Anonymous 0 Comments

> And why is it that when light is emitted, instead of scattering like individual particles, the photons stay in a line.

Here photons behave similarly to particles – neither will scatter unless they collide with something. A particle in a vacuum will just keep traveling in the same direction.

Anonymous 0 Comments

Consider a guitar string. You pluck it. It oscillates at a certain frequency. That oscillation has has other properties unique to that particular frequency. The “force” that keeps it oscillating is its disruption from the linear state, the zero-energy point. It has energy, and until it converts that energy into some other form, that energy will keep it perturbed from the restful state, and it will keep oscillating. It wants to go back to zero, but can’t, so long as it has energy. This is like a particle.

Now consider a moving wave. For example, if you’re making your bed, you might send a ripple down your sheets as you toss them over your bed. That traveling ripple is a moving wave, transferring energy from one position to another in space. This is like a moving particle.

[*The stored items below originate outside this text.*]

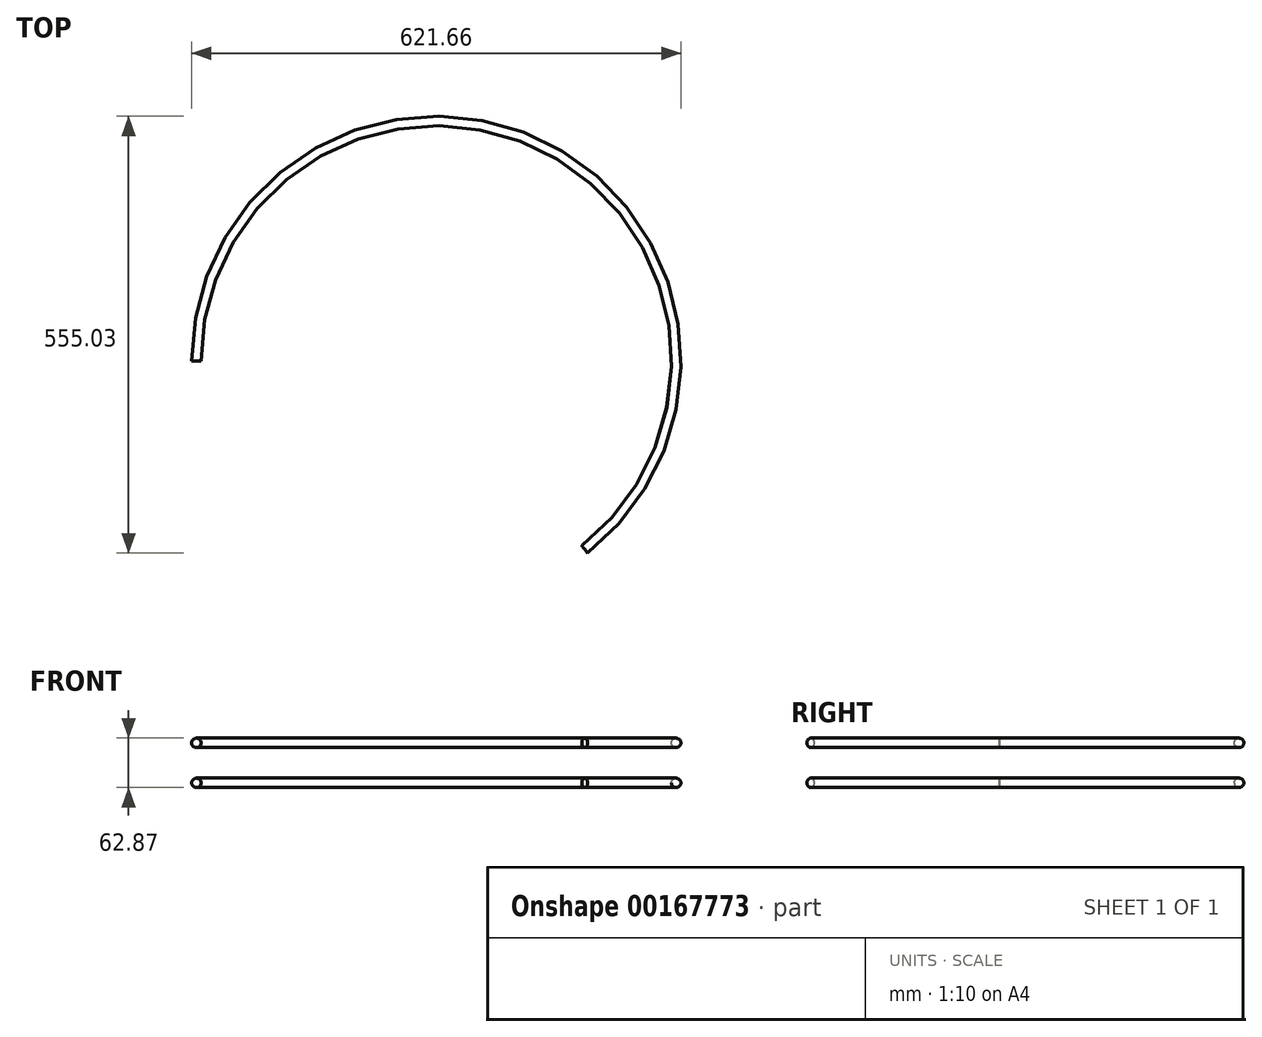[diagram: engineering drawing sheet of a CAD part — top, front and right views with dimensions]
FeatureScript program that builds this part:
annotation { "Feature Type Name" : "Feature", "Feature Type Description" : "" }
export const myFeature = defineFeature(function(context is Context, id is Id, definition is map)
    precondition{}
    {
        {
            var Q0;
            Q0=qCreatedBy(makeId("Top.planeOp"),FACE);
            var sketch = newSketch(context, id + "F0", { "sketchPlane" : qUnion([Q0])});
            skArc(sketch, "E0", {"start": v(188.58, -239.46) * mm, "mid": v(133.1, 274.2) * mm, "end": v(-304.8, 0.03) * mm});
            skSolve(sketch);
        }
        {
            var Q0;
            Q0=qCreatedBy(makeId("Top.planeOp"),FACE);
            cPlane(context, id + "F1", {"entities" : qUnion([Q0]), "cplaneType" : CPlaneType.OFFSET, "offset" : 50.8 * mm, "width" : 152.4 * mm, "height" : 152.4 * mm});
        }
        {
            var Q0;
            Q0=qCreatedBy(id+"F1.planeOp",FACE);
            var sketch = newSketch(context, id + "F2", { "sketchPlane" : qUnion([Q0])});
            skArc(sketch, "E1", {"start": v(188.58, -239.46) * mm, "mid": v(133.1, 274.2) * mm, "end": v(-304.8, 0.03) * mm});
            skSolve(sketch);
        }
        {
            var Q0;
            Q0=sQuery(id+"F2.wireOp",VERTEX,"E1.start");
            var Q1;
            Q1=sQuery(id+"F2.wireOp",EDGE,"E1");
            cPlane(context, id + "F3", {"entities" : qUnion([Q0, Q1]), "cplaneType" : CPlaneType.CURVE_POINT, "offset" : 25.4 * mm, "width" : 152.4 * mm, "height" : 152.4 * mm});
        }
        {
            var Q0;
            Q0=qCreatedBy(id+"F3.planeOp",FACE);
            var sketch = newSketch(context, id + "F4", { "sketchPlane" : qUnion([Q0])});
            skCircle(sketch, "E2", {"center": v(-304.8, 50.8) * mm, "radius": 6.03 * mm});
            skSolve(sketch);
        }
        {
            var Q0;
            Q0=qCreatedBy(id+"F3.planeOp",FACE);
            var sketch = newSketch(context, id + "F5", { "sketchPlane" : qUnion([Q0])});
            skCircle(sketch, "E3", {"center": v(-304.78, 0) * mm, "radius": 6.03 * mm});
            skSolve(sketch);
        }
        {
            var Q0;
            Q0=makeQuery(id+"F4.imprint","IMPRINT",FACE,{"disambiguationData":[TD([[makeQuery(id+"F4.imprint","IMPRINT",EDGE,{"derivedFrom":sQuery(id+"F4.wireOp",EDGE,"E2")}),1.0]])]});
            var Q1;
            Q1=sQuery(id+"F2.wireOp",EDGE,"E1");
            sweep(context, id + "F6", {"profiles" : qUnion([Q0]), "path" : qUnion([Q1])});
        }
        {
            var Q0;
            Q0=makeQuery(id+"F5.imprint","IMPRINT",FACE,{"disambiguationData":[TD([[makeQuery(id+"F5.imprint","IMPRINT",EDGE,{"derivedFrom":sQuery(id+"F5.wireOp",EDGE,"E3")}),1.0]])]});
            var Q1;
            Q1=sQuery(id+"F0.wireOp",EDGE,"E0");
            sweep(context, id + "F7", {"profiles" : qUnion([Q0]), "path" : qUnion([Q1])});
        }
    });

When a photon is emitted, it is literally a ripple in the field of space, transferring energy (the disruption from rest) from place to another.

Anonymous 0 Comments

Consider a [Mass-Spring System](https://thumbs.gfycat.com/GaseousPoliticalAlaskajingle-size_restricted.gif)

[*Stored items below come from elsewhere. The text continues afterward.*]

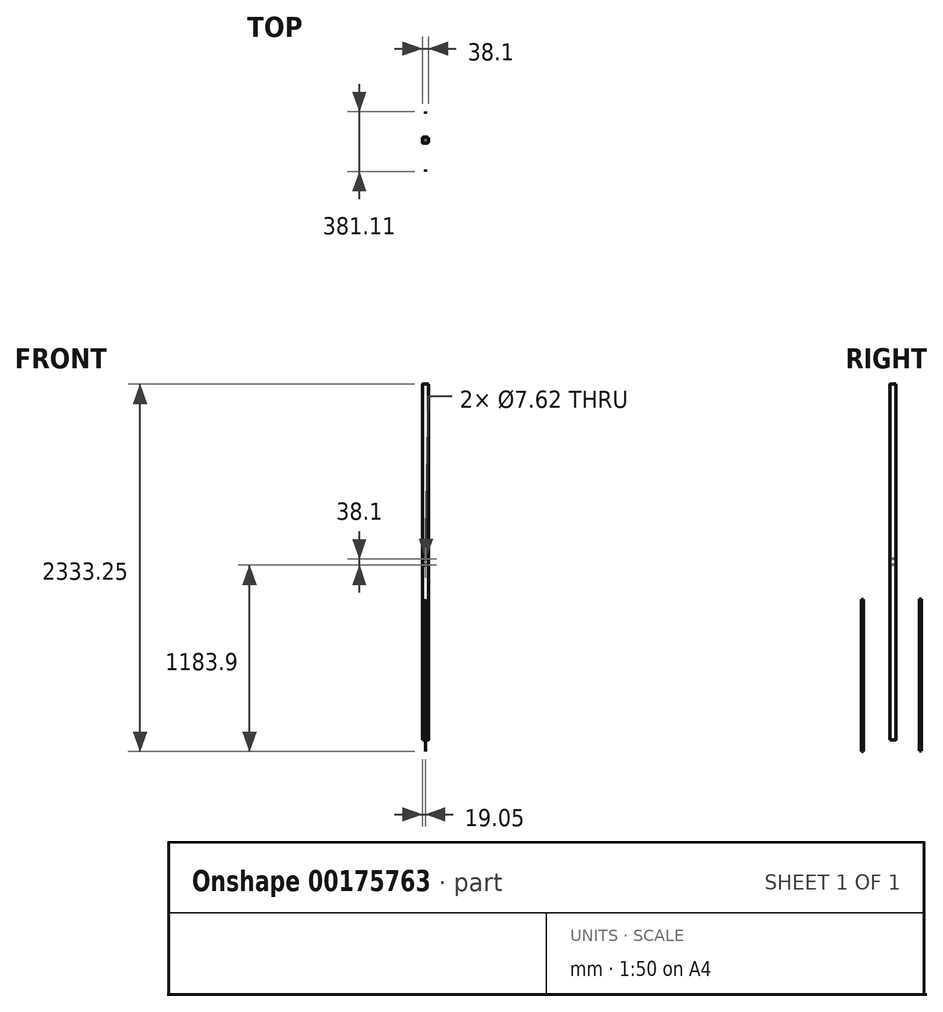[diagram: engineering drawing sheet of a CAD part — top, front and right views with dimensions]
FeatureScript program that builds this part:
annotation { "Feature Type Name" : "Feature", "Feature Type Description" : "" }
export const myFeature = defineFeature(function(context is Context, id is Id, definition is map)
    precondition{}
    {
        {
            var Q0;
            Q0=qCreatedBy(makeId("Top.planeOp"),FACE);
            var sketch = newSketch(context, id + "F0", { "sketchPlane" : qUnion([Q0])});
            skLineSegment(sketch, "E0.bottom", {"start": v(12.7, 19.05) * mm, "end": v(-12.7, 19.05) * mm});
            skLineSegment(sketch, "E0.top", {"start": v(12.7, -19.05) * mm, "end": v(-12.7, -19.05) * mm});
            skLineSegment(sketch, "E0.left", {"start": v(19.05, 12.7) * mm, "end": v(19.05, -12.7) * mm});
            skLineSegment(sketch, "E0.right", {"start": v(-19.05, 12.7) * mm, "end": v(-19.05, -12.7) * mm});
            skPoint(sketch, "E0.middle", {"position": v(0, 0) * mm});
            skPoint(sketch, "E1.visualSharp", {"position": v(-19.05, 19.05) * mm});
            skArc(sketch, "E1.filletArc", {"start": v(-12.7, 19.05) * mm, "mid": v(-17.2, 17.2) * mm, "end": v(-19.05, 12.7) * mm});
            skPoint(sketch, "E2.visualSharp", {"position": v(19.05, 19.05) * mm});
            skArc(sketch, "E2.filletArc", {"start": v(19.05, 12.7) * mm, "mid": v(17.2, 17.2) * mm, "end": v(12.7, 19.05) * mm});
            skPoint(sketch, "E3.visualSharp", {"position": v(19.05, -19.05) * mm});
            skArc(sketch, "E3.filletArc", {"start": v(12.7, -19.05) * mm, "mid": v(17.2, -17.2) * mm, "end": v(19.05, -12.7) * mm});
            skPoint(sketch, "E4.visualSharp", {"position": v(-19.05, -19.05) * mm});
            skArc(sketch, "E4.filletArc", {"start": v(-19.05, -12.7) * mm, "mid": v(-17.2, -17.2) * mm, "end": v(-12.7, -19.05) * mm});
            skSolve(sketch);
        }
        {
            var Q0;
            Q0=qSketchRegion(id+"F0",true);
            extrude(context, id + "F1", {"entities" : qUnion([Q0]), "depth" : 2260.6 * mm});
        }
        {
            var Q0;
            Q0=qCreatedBy(makeId("Right.planeOp"),FACE);
            var sketch = newSketch(context, id + "F2", { "sketchPlane" : qUnion([Q0])});
            skLineSegment(sketch, "E5.bottom", {"start": v(-186.2, -72.65) * mm, "end": v(-198.9, -72.65) * mm});
            skLineSegment(sketch, "E5.top", {"start": v(-186.2, 892.55) * mm, "end": v(-198.9, 892.55) * mm});
            skLineSegment(sketch, "E5.left", {"start": v(-186.2, -72.65) * mm, "end": v(-186.2, 892.55) * mm});
            skLineSegment(sketch, "E5.right", {"start": v(-198.9, -72.65) * mm, "end": v(-198.9, 892.55) * mm});
            skPoint(sketch, "E5.middle", {"position": v(-192.55, 409.95) * mm});
            skSolve(sketch);
        }
        {
            var Q0;
            Q0=qCreatedBy(makeId("Right.planeOp"),FACE);
            var sketch = newSketch(context, id + "F3", { "sketchPlane" : qUnion([Q0])});
            skLineSegment(sketch, "E6.bottom", {"start": v(182.21, -70.47) * mm, "end": v(169.51, -70.47) * mm});
            skLineSegment(sketch, "E6.top", {"start": v(182.21, 894.73) * mm, "end": v(169.51, 894.73) * mm});
            skLineSegment(sketch, "E6.left", {"start": v(182.21, -70.47) * mm, "end": v(182.21, 894.73) * mm});
            skLineSegment(sketch, "E6.right", {"start": v(169.51, -70.47) * mm, "end": v(169.51, 894.73) * mm});
            skPoint(sketch, "E6.middle", {"position": v(175.86, 412.13) * mm});
            skSolve(sketch);
        }
        {
            var Q0;
            Q0=makeQuery(id+"F2.imprint","IMPRINT",FACE,{"disambiguationData":[TD([[makeQuery(id+"F2.imprint","IMPRINT",EDGE,{"derivedFrom":sQuery(id+"F2.wireOp",EDGE,"E5.bottom")}),-1.0]])]});
            extrude(context, id + "F4", {"entities" : qUnion([Q0]), "depth" : 0.25 * mm});
        }
        {
            var Q0;
            Q0=makeQuery(id+"F3.imprint","IMPRINT",FACE,{"disambiguationData":[TD([[makeQuery(id+"F3.imprint","IMPRINT",EDGE,{"derivedFrom":sQuery(id+"F3.wireOp",EDGE,"E6.bottom")}),-1.0]])]});
            extrude(context, id + "F5", {"entities" : qUnion([Q0]), "depth" : 0.25 * mm});
        }
        {
            var Q0;
            Q0=makeQuery(id+"F1.opExtrude","SWEPT_FACE",FACE,{"disambiguationData":[OSD([sQuery(id+"F0.wireOp",EDGE,"E0.top")])]});
            var sketch = newSketch(context, id + "F6", { "sketchPlane" : qUnion([Q0])});
            skLineSegment(sketch, "E7", {"start": v(0, 0) * mm, "end": v(0, 1130.3) * mm});
            skLineSegment(sketch, "E8", {"start": v(0, 1130.3) * mm, "end": v(0, 1111.25) * mm});
            skLineSegment(sketch, "E9", {"start": v(0, 1111.25) * mm, "end": v(0, 1149.35) * mm});
            skCircle(sketch, "E10", {"center": v(0, 1111.25) * mm, "radius": 3.81 * mm});
            skCircle(sketch, "E11", {"center": v(0, 1149.35) * mm, "radius": 3.81 * mm});
            skSolve(sketch);
        }
        {
            var Q0;
            Q0 = qSketchRegion(id + "F6", true);
            extrude(context, id + "F7", {"entities" : qUnion([Q0]), "operationType" : NewBodyOperationType.REMOVE, "oppositeDirection" : true, "depth" : 38.1 * mm});
        }
    });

It oscillates back and forth. How and why? Gravity and the such right? But lets not worry about what makes it move and instead consider the energy balance.

At the peak, we have maximum potential energy, zero kinetic. In the middle we have maximum kinetic, zero potential. And at the bottom again max potential, zero kinetic.

Lets try to [Graph This](https://upload.wikimedia.org/wikipedia/commons/thumb/e/ea/Simple_Harmonic_Motion_Orbit.gif/260px-Simple_Harmonic_Motion_Orbit.gif)

We see the position as it moves up and down on the Y axis, and we see the speed/velocity on the X axis. Notice that at max position (top or bottom) we have no speed, and at max speed we are at position zero (origin).

What the circle illustrates is the conservation of energy, and the X and Y coordinates indicate how that energy is being distributed between potential and kinetic energy.

Light behaves in the sane manner. Electrostatic energy is just a form of potential energy, and magnetic energy is just the kinetic form of electrostatic energy.

If youve seen maxwells equations, this should make sense. Why is there no such thing as a magnetic monopole? Because magnetism can only exist as electrons *in motion*.

So to answer your question, light oscillates because it is exchanging a set amount of energy between potential and kinetic energies in exactly the same way a mass-spring system does.